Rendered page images
-*-*-
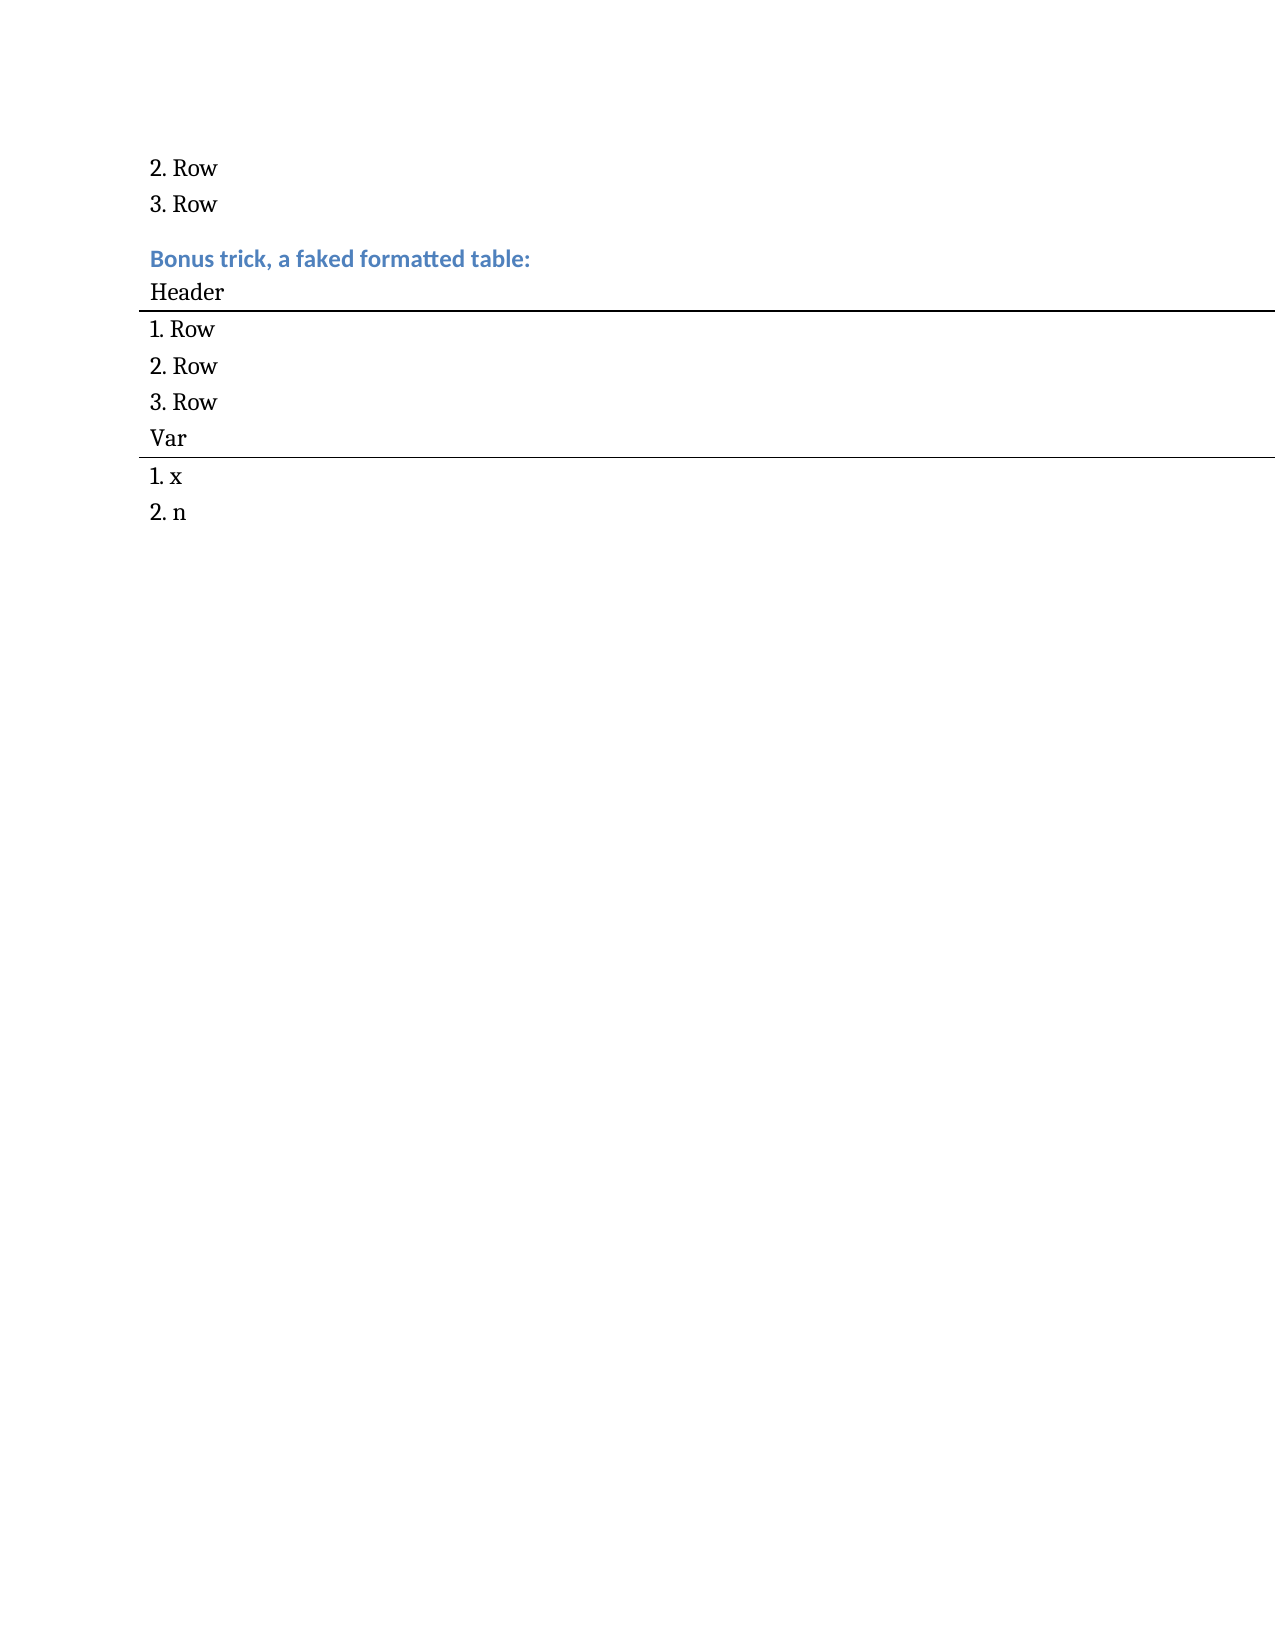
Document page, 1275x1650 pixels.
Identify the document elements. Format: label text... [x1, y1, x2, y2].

table_cell 1. Row [139, 312, 1275, 348]
table_header Var [139, 420, 1275, 457]
table_cell 3. Row [139, 384, 1275, 420]
table_cell 2. Row [139, 150, 1275, 186]
table_header Header [139, 274, 1275, 310]
table_cell 2. Row [139, 348, 1275, 384]
table_cell 2. n [139, 495, 1275, 531]
table_cell 3. Row [139, 186, 1275, 222]
subtitle Bonus trick, a faked formatted table: [150, 243, 1125, 274]
table_cell 1. x [139, 458, 1275, 494]
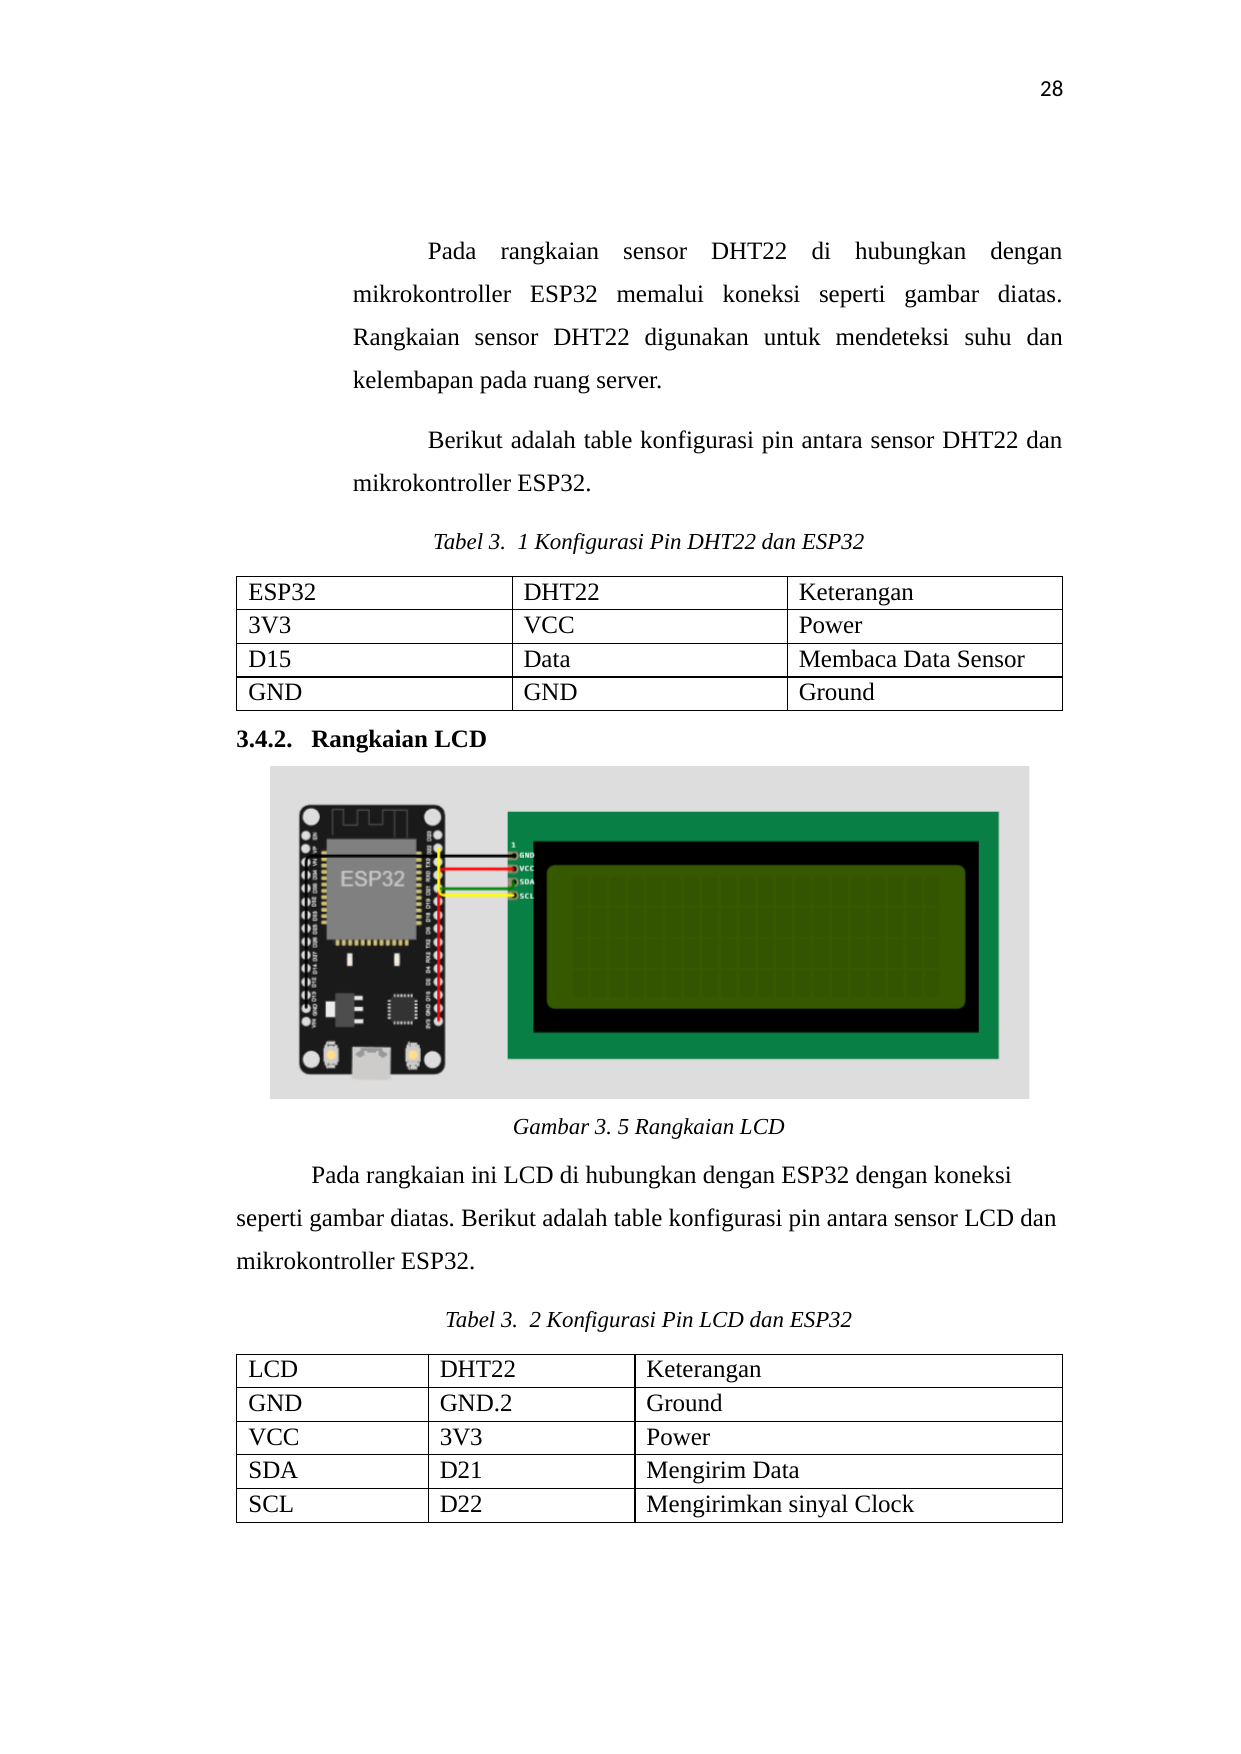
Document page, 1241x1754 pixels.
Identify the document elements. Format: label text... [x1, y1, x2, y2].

text Pada rangkaian sensor DHT22 di hubungkan dengan mikrokontroller ESP32 memalui koneksi seperti gambar diatas. Rangkaian sensor DHT22 digunakan untuk mendeteksi suhu dan kelembapan pada ruang server. [353, 236, 1063, 394]
table_cell GND [237, 678, 512, 710]
table_header DHT22 [429, 1355, 634, 1387]
table_cell SCL [237, 1489, 428, 1522]
text Berikut adalah table konfigurasi pin antara sensor DHT22 dan mikrokontroller ESP32. [353, 425, 1063, 497]
table_cell Power [636, 1422, 1062, 1454]
list Rangkaian LCD [236, 724, 1063, 752]
text Gambar 3. 5 Rangkaian LCD [236, 1113, 1063, 1139]
table_cell GND [237, 1388, 428, 1421]
table_cell Membaca Data Sensor [788, 644, 1062, 676]
table_cell Mengirimkan sinyal Clock [636, 1489, 1062, 1522]
table_header LCD [237, 1355, 428, 1387]
text Tabel 3. 1 Konfigurasi Pin DHT22 dan ESP32 [236, 528, 1063, 555]
table_cell 3V3 [429, 1422, 634, 1454]
picture [270, 766, 1030, 1099]
table_cell Ground [636, 1388, 1062, 1421]
text Pada rangkaian ini LCD di hubungkan dengan ESP32 dengan koneksi seperti gambar diatas. Berikut adalah table konfigurasi pin antara sensor LCD dan mikrokontroller ESP32. [236, 1160, 1063, 1275]
table_header Keterangan [636, 1355, 1062, 1387]
table_header Keterangan [788, 577, 1062, 609]
table_cell D21 [429, 1455, 634, 1488]
text Tabel 3. 2 Konfigurasi Pin LCD dan ESP32 [236, 1306, 1063, 1333]
table_cell VCC [513, 610, 787, 643]
table_cell Power [788, 610, 1062, 643]
table_cell GND.2 [429, 1388, 634, 1421]
table_cell D15 [237, 644, 512, 676]
table_header ESP32 [237, 577, 512, 609]
table_cell Data [513, 644, 787, 676]
table_header DHT22 [513, 577, 787, 609]
table_cell Ground [788, 678, 1062, 710]
table_cell 3V3 [237, 610, 512, 643]
table_cell Mengirim Data [636, 1455, 1062, 1488]
table_cell VCC [237, 1422, 428, 1454]
table_cell D22 [429, 1489, 634, 1522]
table_cell GND [513, 678, 787, 710]
table_cell SDA [237, 1455, 428, 1488]
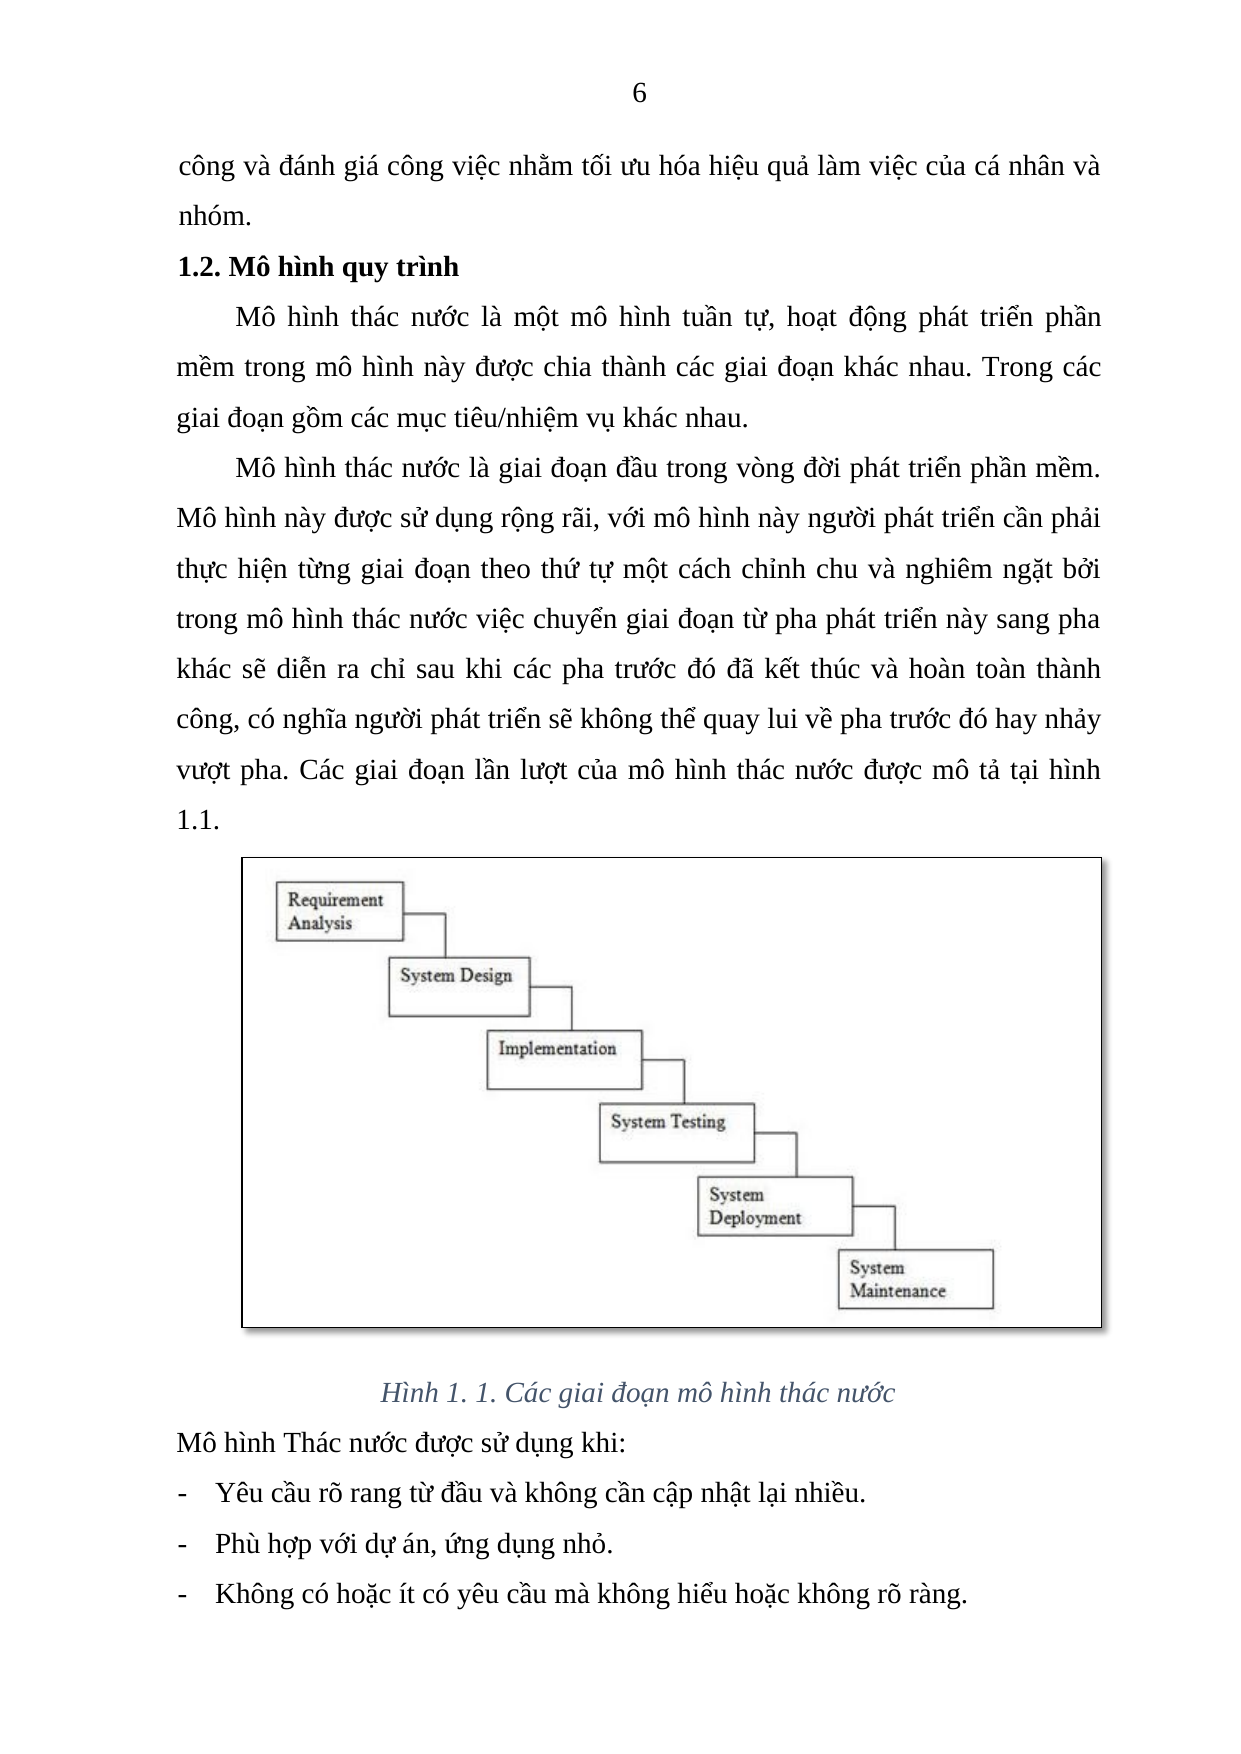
-*-*-
(EXERCISE DETAILS) An answer that restates all the entries exactly and drops the images is what is needed.

(TASK ANSWER)
Document page, 1275x1650 pixels.
Identify the document elements. Format: label text... [x1, y1, x2, y2].

table_cell 1. Row [139, 312, 1275, 348]
table_header Var [139, 420, 1275, 457]
table_cell 3. Row [139, 384, 1275, 420]
table_cell 2. Row [139, 150, 1275, 186]
table_header Header [139, 274, 1275, 310]
table_cell 2. Row [139, 348, 1275, 384]
table_cell 2. n [139, 495, 1275, 531]
table_cell 3. Row [139, 186, 1275, 222]
subtitle Bonus trick, a faked formatted table: [150, 243, 1125, 274]
table_cell 1. x [139, 458, 1275, 494]
Document page, 1241x1754 pixels.
Identify the document elements. Format: label text... [x1, y1, x2, y2].

text Pada rangkaian sensor DHT22 di hubungkan dengan mikrokontroller ESP32 memalui koneksi seperti gambar diatas. Rangkaian sensor DHT22 digunakan untuk mendeteksi suhu dan kelembapan pada ruang server. [353, 236, 1063, 394]
table_cell GND [237, 678, 512, 710]
table_header DHT22 [429, 1355, 634, 1387]
table_cell SCL [237, 1489, 428, 1522]
text Berikut adalah table konfigurasi pin antara sensor DHT22 dan mikrokontroller ESP32. [353, 425, 1063, 497]
table_cell Power [636, 1422, 1062, 1454]
list Rangkaian LCD [236, 724, 1063, 752]
text Gambar 3. 5 Rangkaian LCD [236, 1113, 1063, 1139]
table_cell GND [237, 1388, 428, 1421]
table_cell Membaca Data Sensor [788, 644, 1062, 676]
table_cell Mengirimkan sinyal Clock [636, 1489, 1062, 1522]
table_header LCD [237, 1355, 428, 1387]
text Tabel 3. 1 Konfigurasi Pin DHT22 dan ESP32 [236, 528, 1063, 555]
table_cell 3V3 [429, 1422, 634, 1454]
picture [270, 766, 1030, 1099]
table_cell Ground [636, 1388, 1062, 1421]
text Pada rangkaian ini LCD di hubungkan dengan ESP32 dengan koneksi seperti gambar diatas. Berikut adalah table konfigurasi pin antara sensor LCD dan mikrokontroller ESP32. [236, 1160, 1063, 1275]
table_header Keterangan [636, 1355, 1062, 1387]
table_header Keterangan [788, 577, 1062, 609]
table_cell D21 [429, 1455, 634, 1488]
text Tabel 3. 2 Konfigurasi Pin LCD dan ESP32 [236, 1306, 1063, 1333]
table_cell VCC [513, 610, 787, 643]
table_cell Power [788, 610, 1062, 643]
table_cell GND.2 [429, 1388, 634, 1421]
table_cell D15 [237, 644, 512, 676]
table_header ESP32 [237, 577, 512, 609]
table_cell Data [513, 644, 787, 676]
table_header DHT22 [513, 577, 787, 609]
table_cell Ground [788, 678, 1062, 710]
table_cell 3V3 [237, 610, 512, 643]
table_cell Mengirim Data [636, 1455, 1062, 1488]
table_cell VCC [237, 1422, 428, 1454]
table_cell D22 [429, 1489, 634, 1522]
table_cell GND [513, 678, 787, 710]
table_cell SDA [237, 1455, 428, 1488]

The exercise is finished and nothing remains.